### Exercise directions
Using the records below, filter out every line that lacks "test" and copy the rest.

--- Records provided Enclosed Below ---

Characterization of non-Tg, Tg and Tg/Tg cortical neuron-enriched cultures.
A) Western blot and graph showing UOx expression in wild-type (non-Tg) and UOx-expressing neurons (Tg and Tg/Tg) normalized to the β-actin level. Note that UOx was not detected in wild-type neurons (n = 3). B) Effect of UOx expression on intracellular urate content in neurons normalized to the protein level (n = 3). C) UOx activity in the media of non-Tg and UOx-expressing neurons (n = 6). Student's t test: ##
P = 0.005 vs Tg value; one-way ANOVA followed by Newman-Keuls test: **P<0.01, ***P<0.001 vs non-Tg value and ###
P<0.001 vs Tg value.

--- End of Enclosed Records provided ---
--- Records provided Enclosed Below ---

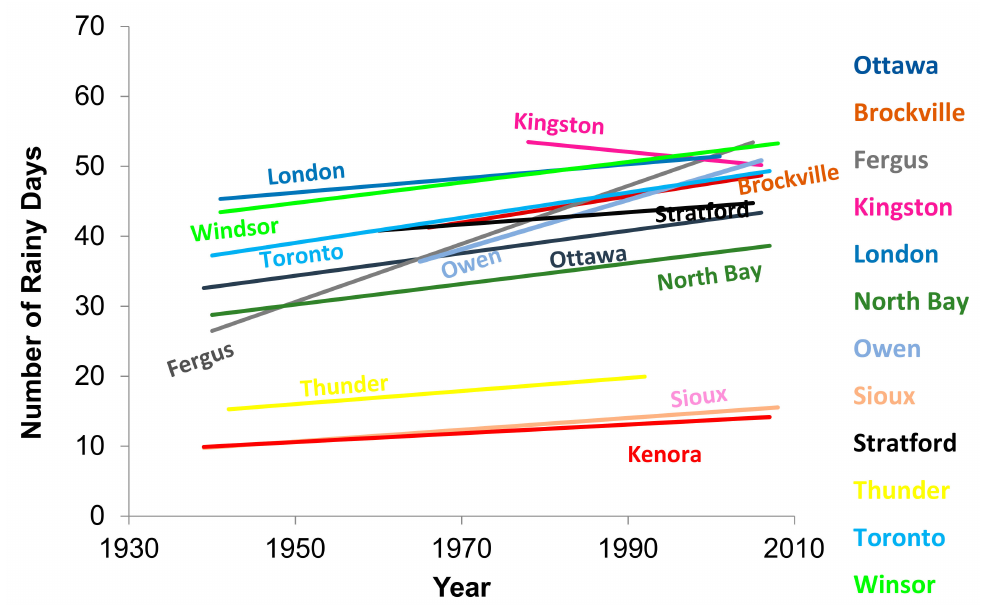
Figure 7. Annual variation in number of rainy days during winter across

--- End of Enclosed Records provided ---

### Solution for this exercise
A) Western blot and graph showing UOx expression in wild-type (non-Tg) and UOx-expressing neurons (Tg and Tg/Tg) normalized to the β-actin level. Note that UOx was not detected in wild-type neurons (n = 3). B) Effect of UOx expression on intracellular urate content in neurons normalized to the protein level (n = 3). C) UOx activity in the media of non-Tg and UOx-expressing neurons (n = 6). Student's t test: ##
P = 0.005 vs Tg value; one-way ANOVA followed by Newman-Keuls test: **P<0.01, ***P<0.001 vs non-Tg value and ###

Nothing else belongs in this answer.